Mary was elected as a Conservative councillor in 1993, serving as leader of Brighton and Hove City Council from 2008 to 2011. She represented Rottingdean, lived in Woodingdean and knew east Brighton like the back of her hand.
Along with other charismatic local leaders, such as the late Faith Matyszak, Mary considered Whitehawk her turf. She was passionate about housing and chaired the local Royal British Legion.
Mary was poised to become mayor of Brighton and Hove when, tragically, she suffered a stroke, complicated by covid.
This independent, hard-working woman is now physically disabled and dependent upon others. Since her discharge from hospital, she has had no choice but to live in a local nursing home.
The nursing home is well run and the staff are kind. Yet the freedoms that Mary used to take for granted are lost to her. This highly intelligent politician has little chance to discuss current affairs or influence the world about her. The staff are busy and many of her fellow residents have dementia.
Her pleasant room has become a prison. There’s a lovely view but she can’t see out of it – a common design fault which planners could easily address but do not.

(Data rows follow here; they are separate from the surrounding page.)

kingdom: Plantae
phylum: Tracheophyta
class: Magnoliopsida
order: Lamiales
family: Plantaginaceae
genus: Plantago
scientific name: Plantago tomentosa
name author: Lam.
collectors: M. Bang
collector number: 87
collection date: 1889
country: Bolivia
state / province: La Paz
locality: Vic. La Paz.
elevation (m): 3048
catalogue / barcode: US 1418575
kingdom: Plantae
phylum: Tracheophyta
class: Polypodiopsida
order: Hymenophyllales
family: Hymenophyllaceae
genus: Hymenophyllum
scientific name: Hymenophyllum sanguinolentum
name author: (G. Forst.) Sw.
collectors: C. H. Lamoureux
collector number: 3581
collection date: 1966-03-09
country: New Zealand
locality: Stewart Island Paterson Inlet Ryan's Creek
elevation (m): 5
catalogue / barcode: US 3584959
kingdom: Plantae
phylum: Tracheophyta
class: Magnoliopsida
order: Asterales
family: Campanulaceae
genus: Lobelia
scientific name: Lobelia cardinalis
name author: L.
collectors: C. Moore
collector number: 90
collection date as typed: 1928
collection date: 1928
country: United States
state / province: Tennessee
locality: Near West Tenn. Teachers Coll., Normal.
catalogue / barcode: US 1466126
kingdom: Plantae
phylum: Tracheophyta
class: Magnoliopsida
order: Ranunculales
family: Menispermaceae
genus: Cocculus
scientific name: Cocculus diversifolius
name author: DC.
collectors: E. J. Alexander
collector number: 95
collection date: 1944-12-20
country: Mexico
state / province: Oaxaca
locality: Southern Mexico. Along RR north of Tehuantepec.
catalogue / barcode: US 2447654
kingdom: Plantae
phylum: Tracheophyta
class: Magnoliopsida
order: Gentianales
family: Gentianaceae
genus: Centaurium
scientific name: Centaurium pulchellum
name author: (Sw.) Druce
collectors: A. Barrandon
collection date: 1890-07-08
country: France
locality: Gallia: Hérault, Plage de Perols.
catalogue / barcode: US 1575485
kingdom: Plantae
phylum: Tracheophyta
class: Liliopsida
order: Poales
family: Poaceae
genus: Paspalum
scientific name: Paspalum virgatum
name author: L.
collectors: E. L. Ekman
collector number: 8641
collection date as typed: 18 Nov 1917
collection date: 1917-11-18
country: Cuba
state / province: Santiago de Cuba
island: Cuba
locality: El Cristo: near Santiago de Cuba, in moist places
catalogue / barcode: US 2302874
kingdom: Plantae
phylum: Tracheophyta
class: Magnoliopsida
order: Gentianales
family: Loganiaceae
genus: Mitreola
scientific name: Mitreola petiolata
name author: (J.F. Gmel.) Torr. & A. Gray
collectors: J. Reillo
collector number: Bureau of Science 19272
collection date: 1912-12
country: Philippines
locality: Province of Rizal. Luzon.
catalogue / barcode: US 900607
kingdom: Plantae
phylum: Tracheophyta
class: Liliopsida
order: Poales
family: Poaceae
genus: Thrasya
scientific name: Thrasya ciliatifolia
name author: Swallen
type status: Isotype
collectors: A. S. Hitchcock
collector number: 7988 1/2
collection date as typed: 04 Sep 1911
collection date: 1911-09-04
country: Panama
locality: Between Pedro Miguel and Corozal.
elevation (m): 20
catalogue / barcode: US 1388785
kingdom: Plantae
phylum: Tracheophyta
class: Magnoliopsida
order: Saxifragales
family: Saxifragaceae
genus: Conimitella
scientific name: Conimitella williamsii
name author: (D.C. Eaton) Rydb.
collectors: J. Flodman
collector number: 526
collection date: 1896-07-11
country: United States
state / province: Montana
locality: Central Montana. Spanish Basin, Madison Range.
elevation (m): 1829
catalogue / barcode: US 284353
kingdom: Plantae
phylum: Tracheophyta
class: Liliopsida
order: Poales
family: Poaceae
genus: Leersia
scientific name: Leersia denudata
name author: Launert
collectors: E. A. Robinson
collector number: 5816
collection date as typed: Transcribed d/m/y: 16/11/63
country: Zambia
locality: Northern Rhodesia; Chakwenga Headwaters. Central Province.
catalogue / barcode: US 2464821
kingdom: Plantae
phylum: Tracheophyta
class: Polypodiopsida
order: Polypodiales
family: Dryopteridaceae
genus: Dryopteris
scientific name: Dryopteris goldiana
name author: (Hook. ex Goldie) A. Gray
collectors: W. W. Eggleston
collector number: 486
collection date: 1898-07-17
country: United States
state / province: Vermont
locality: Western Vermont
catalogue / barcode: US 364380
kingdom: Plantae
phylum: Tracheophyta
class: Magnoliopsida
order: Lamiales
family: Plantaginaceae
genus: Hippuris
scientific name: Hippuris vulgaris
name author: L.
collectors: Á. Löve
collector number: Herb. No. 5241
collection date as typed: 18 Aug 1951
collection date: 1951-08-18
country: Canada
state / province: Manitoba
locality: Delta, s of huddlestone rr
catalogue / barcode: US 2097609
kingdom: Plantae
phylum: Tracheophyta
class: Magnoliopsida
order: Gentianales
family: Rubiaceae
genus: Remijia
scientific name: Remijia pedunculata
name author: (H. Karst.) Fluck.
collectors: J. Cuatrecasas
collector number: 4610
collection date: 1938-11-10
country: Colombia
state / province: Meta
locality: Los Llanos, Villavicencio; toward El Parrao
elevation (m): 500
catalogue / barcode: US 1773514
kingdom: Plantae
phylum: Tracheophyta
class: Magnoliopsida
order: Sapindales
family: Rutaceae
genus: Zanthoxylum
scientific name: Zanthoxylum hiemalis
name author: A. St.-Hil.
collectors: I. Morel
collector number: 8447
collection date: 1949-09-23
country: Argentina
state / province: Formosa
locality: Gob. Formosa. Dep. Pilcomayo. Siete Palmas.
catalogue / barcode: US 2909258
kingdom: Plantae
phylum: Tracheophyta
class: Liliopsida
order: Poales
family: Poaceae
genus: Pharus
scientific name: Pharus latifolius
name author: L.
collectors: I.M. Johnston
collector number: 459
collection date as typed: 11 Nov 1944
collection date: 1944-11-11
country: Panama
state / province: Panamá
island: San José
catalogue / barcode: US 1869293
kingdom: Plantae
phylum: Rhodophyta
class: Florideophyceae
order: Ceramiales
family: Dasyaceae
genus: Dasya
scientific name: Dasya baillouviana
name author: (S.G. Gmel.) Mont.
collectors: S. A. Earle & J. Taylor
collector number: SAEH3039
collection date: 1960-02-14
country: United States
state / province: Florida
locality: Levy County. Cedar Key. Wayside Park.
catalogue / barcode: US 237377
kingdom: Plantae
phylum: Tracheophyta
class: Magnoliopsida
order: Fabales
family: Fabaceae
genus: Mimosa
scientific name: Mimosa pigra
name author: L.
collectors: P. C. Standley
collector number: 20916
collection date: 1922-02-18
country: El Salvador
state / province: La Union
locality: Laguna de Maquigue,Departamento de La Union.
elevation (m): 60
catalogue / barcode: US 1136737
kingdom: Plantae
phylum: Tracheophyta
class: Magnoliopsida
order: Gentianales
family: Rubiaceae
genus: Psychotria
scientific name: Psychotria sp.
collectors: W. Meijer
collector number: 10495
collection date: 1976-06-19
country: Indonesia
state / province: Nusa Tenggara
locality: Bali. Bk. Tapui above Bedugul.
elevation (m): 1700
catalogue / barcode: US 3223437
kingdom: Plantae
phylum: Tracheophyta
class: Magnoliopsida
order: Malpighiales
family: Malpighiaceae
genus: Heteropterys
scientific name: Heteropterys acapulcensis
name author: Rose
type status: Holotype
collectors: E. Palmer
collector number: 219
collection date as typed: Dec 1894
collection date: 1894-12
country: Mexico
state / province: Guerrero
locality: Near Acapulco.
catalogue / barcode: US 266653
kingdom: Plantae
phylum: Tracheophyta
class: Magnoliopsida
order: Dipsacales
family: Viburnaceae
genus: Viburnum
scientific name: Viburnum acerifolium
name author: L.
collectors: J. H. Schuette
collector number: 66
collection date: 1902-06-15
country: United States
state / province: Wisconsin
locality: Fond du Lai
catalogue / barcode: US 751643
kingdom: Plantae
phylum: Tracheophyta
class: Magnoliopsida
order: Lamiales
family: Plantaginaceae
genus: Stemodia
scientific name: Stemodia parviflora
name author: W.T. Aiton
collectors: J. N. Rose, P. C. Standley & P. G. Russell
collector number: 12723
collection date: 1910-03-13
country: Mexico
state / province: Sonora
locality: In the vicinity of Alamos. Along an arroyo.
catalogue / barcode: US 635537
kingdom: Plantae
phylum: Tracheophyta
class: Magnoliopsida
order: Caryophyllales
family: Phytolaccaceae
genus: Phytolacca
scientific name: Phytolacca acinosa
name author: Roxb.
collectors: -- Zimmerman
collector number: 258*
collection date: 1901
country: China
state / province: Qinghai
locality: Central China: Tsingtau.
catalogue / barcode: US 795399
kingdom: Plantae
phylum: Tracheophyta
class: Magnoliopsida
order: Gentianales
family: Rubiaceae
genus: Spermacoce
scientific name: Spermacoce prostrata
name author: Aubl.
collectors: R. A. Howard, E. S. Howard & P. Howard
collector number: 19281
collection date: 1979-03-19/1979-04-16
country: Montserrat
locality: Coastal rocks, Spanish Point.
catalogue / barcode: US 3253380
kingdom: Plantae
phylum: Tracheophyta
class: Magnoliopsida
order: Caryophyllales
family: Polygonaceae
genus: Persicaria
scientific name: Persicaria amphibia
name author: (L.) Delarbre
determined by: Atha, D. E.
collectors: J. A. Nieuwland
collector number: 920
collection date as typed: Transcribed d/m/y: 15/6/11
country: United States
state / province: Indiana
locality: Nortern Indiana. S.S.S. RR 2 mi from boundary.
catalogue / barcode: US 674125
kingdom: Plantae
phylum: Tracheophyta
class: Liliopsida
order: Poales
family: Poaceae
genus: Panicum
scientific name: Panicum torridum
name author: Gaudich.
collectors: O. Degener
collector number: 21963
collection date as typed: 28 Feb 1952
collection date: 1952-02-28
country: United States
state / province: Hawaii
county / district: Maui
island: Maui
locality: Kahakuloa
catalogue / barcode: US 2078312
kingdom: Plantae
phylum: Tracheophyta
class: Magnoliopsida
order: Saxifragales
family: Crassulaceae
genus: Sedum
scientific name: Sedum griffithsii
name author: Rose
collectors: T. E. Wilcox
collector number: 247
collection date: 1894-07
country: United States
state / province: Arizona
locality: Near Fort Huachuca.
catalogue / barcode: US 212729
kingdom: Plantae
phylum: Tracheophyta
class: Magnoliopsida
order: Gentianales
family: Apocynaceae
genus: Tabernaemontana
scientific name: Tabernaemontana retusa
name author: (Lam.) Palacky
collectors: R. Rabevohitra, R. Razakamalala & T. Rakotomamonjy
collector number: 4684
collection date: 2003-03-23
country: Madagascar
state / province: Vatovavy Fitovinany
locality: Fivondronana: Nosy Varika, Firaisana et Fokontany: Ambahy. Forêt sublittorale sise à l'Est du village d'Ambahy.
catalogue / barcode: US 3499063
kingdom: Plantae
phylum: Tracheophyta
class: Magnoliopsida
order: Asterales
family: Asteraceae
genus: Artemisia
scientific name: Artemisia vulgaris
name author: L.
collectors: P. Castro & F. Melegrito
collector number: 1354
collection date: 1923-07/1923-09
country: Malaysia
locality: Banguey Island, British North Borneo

Mary is visited by friends and family, and has a wheelchair. It would be pleasant to accompany her to a nearby café or park, except there are none. There is nowhere for anyone to go, unless they have access to suitable transport – and the strength to bear the journey.
Unfortunately, Mary’s nursing home, like so many in the city, is situated in a place unsuitable for older people and others with disabilities. It’s at the top of a hill, with no parks, shops, cafés or community centres in easy walking distance. The road is so steep that last time I visited I nearly fell.
It’s deeply shocking to me that Mary, so vibrant and well known in the community, should be stripped of power or what is now called “agency”.
And yet, as someone who cared for many years for my late mother, I know this is a problem that has blighted the lives and often the final days of many thousands of local people.
I have written before about the tendency of the local council to favour student accommodation over the needs of frail elderly people and others with chronic ill health, whose residential services are often pushed to the outskirts of the city.
Time and again, when sites suitable for supported housing or care facilities have become available in accessible sites, close to facilities, they have been earmarked for others, often students, most of them young and able bodied.
Years ago, when the large Co-op department store in London Road was closed and the site became available, I wrote that it would be ideal for frail or disabled people.
The site was flat, near the Open Market and shops, chemists, cafés and bus routes, as well as The Level and community groups. That prime site went for student housing.
Some years later, even more student housing has been built in London Road at the old Boots and Somerfield site.
So it is able-bodied young people, not the elderly, who sunbathe on The Level and stumble happily into the Co-op Food Hall on the ground floor. It is they who benefit from the Aldi across the road, the Sainsbury’s up the street, local cafés and two pharmacies.
Once again, the disabled, sick and elderly have been forced to the margins by blameless students who almost certainly would be prepared and able to live further afield and walk greater distances. The pattern is repeated across the city.
Mary is an east Brighton woman but if there’s another place she knows well, it’s London Road’s Open Market. Mary’s family ran a greengrocer’s there and even after she was elected, she worked on the stall. It is how I first met her.
Stall holders there remember Mary and speak about her. When I shop there, as I often do, I think how nice it would be, if Mary lived close by, for her to visit the Market for a cup of tea. Or have an ice cream on The Level or a light lunch at Nova.
It reminds me of the days when my mother was in a nursing home and I longed to take her out for a simple cup of tea.
It’s a cruel injustice to force someone out of familiar places because they are ill. Sometimes it can’t be avoided but in our supposedly inclusive city it has become common practice.
We condemn cities which reject homeless people yet we routinely banish our disabled elders and turn a blind eye to their suffering.
As a community we should be ashamed.